Start of Document segment
As NPR's John Ydstie reports, he has had some amazing success.

JOHN YDSTIE, BYLINE: David Green is demonstrating how to program his company's new hearing device on a cell phone.

DAVID GREEN: So I'm putting the device on my ear, and I'm turning on my Bluetooth-enabled phone.

YDSTIE: It must be the smallest Bluetooth earpiece available, about the size of your thumbnail. Green has helped create the enterprise, Sound World Solutions, to market a new high-quality hearing device developed by his partner Stavros Basseas.

GREEN: I click personalize on the phone, and I start the hearing test. And right now, I'm hearing tones and I'm clicking a box...

YDSTIE: The device, which we reported on yesterday, will be sold in the U.S., but the main market will be in developing countries, where it will sell for a couple hundred dollars, a fraction of the cost of high-quality hearing aids. It's based on off-the-self Bluetooth components. Green says his strategy is to minimize the cost of technology, production and distribution so he can push prices to the lowest possible level and force other companies to compete.

GREEN: My competitive juices get flowing when I start to think about a big, you know, $4 billion medical device company and how I'm going to beat them, how I'm going to sort of pop my head up out of the reality that we all think that we're in, that medical stuff costs so much money, and see how much can we make it really available for. How do we make sight and hearing, or even life itself affordable to poor people?

YDSTIE: That might sound like hopeless idealism, but Green has helped create a number of companies that do just that. The most notable may be a company named Aurolab in India that manufactures intraocular lenses. They're lenses that are implanted in the eyes of cataract patients to correct their vision.
End of Document segment
Start of Recorded data
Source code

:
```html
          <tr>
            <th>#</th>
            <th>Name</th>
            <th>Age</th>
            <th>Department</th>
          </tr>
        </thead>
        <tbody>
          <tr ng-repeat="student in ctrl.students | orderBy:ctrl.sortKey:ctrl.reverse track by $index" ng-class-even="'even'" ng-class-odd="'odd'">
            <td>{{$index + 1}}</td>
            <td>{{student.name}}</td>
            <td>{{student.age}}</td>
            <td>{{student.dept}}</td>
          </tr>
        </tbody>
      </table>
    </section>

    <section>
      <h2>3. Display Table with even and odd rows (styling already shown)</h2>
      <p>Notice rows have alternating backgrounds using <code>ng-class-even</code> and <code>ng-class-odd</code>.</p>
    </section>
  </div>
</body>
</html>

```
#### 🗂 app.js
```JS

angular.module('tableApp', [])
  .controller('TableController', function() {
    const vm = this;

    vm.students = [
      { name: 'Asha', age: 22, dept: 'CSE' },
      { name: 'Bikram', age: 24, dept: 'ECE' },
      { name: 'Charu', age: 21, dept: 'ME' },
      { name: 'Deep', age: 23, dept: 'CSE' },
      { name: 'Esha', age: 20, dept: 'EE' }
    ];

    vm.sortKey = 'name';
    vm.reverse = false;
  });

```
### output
End of Recorded data
» **What you have to do**
Write the next part of the radio report on David Green and his low-cost hearing device, starting after its final sentence.

» **Task output**
I met Green there on a reporting trip to India two summers ago.

HARI PRIA: This is called the phacoemulsification procedure. This is considered the gold-standard of cataract surgery across the world.

YDSTIE: That's eye surgeon Hari Pria in an operating theater at Aravind Eyecare in Madurai, India. Aravind does more than 300,000 cataract surgeries a year. When I visited two years ago, David Green showed me the Aurolab manufacturing facility that he helped Aravind set-up to produce intraocular lenses.

GREEN: These are the two workhorse, semi-automated lathes that we used to get into production back in 1992.

YDSTIE: And these are the actual machines?

GREEN: Yeah. Yeah.

YDSTIE: Through Aurolab, Green helped drive down the price of the lenses from several hundred dollars a piece to $2 now. And Aurolab's lenses have helped millions of people regain their sight. Green has also set up eye care programs in countries from Nepal to Kenya, created less-expensive testing for people with diabetes, and helped set up social investing funds.

He eschews charity and uses market forces and business strategies in his enterprises. He sets up for-profit companies, or non-profits that run operating surpluses, so the firms have the ability to invest and grow. Green describes his approach as empathetic capitalism.

GREEN: Yes. You have to have an economic model that ensures you can be profitable and sustainable. But how do you channel that sustainability to serving others where you can be in empathy with their predicament, with their suffering? And in this case, we try and address suffering in a very direct and pragmatic way, with restoration of sight if somebody's blind, or in the case of hearing, helping people who can't hear very well hear again.

YDSTIE: So what's Green's payoff? As a normal entrepreneur in the medical sphere, he could be making millions. He says he's happy making between 100 and $200,000 a year. And he says most of his rewards can't be put in a bank account.

GREEN: When I think of Aurolab, I think they've helped something, like, 18 million people see to date. And so that's what I have, and, of course, it's something I really can't put in my pocket. But maybe from a karmic point of view, that's money in the bank. I don't know. I hope so.

YDSTIE: That's David Green, social entrepreneur.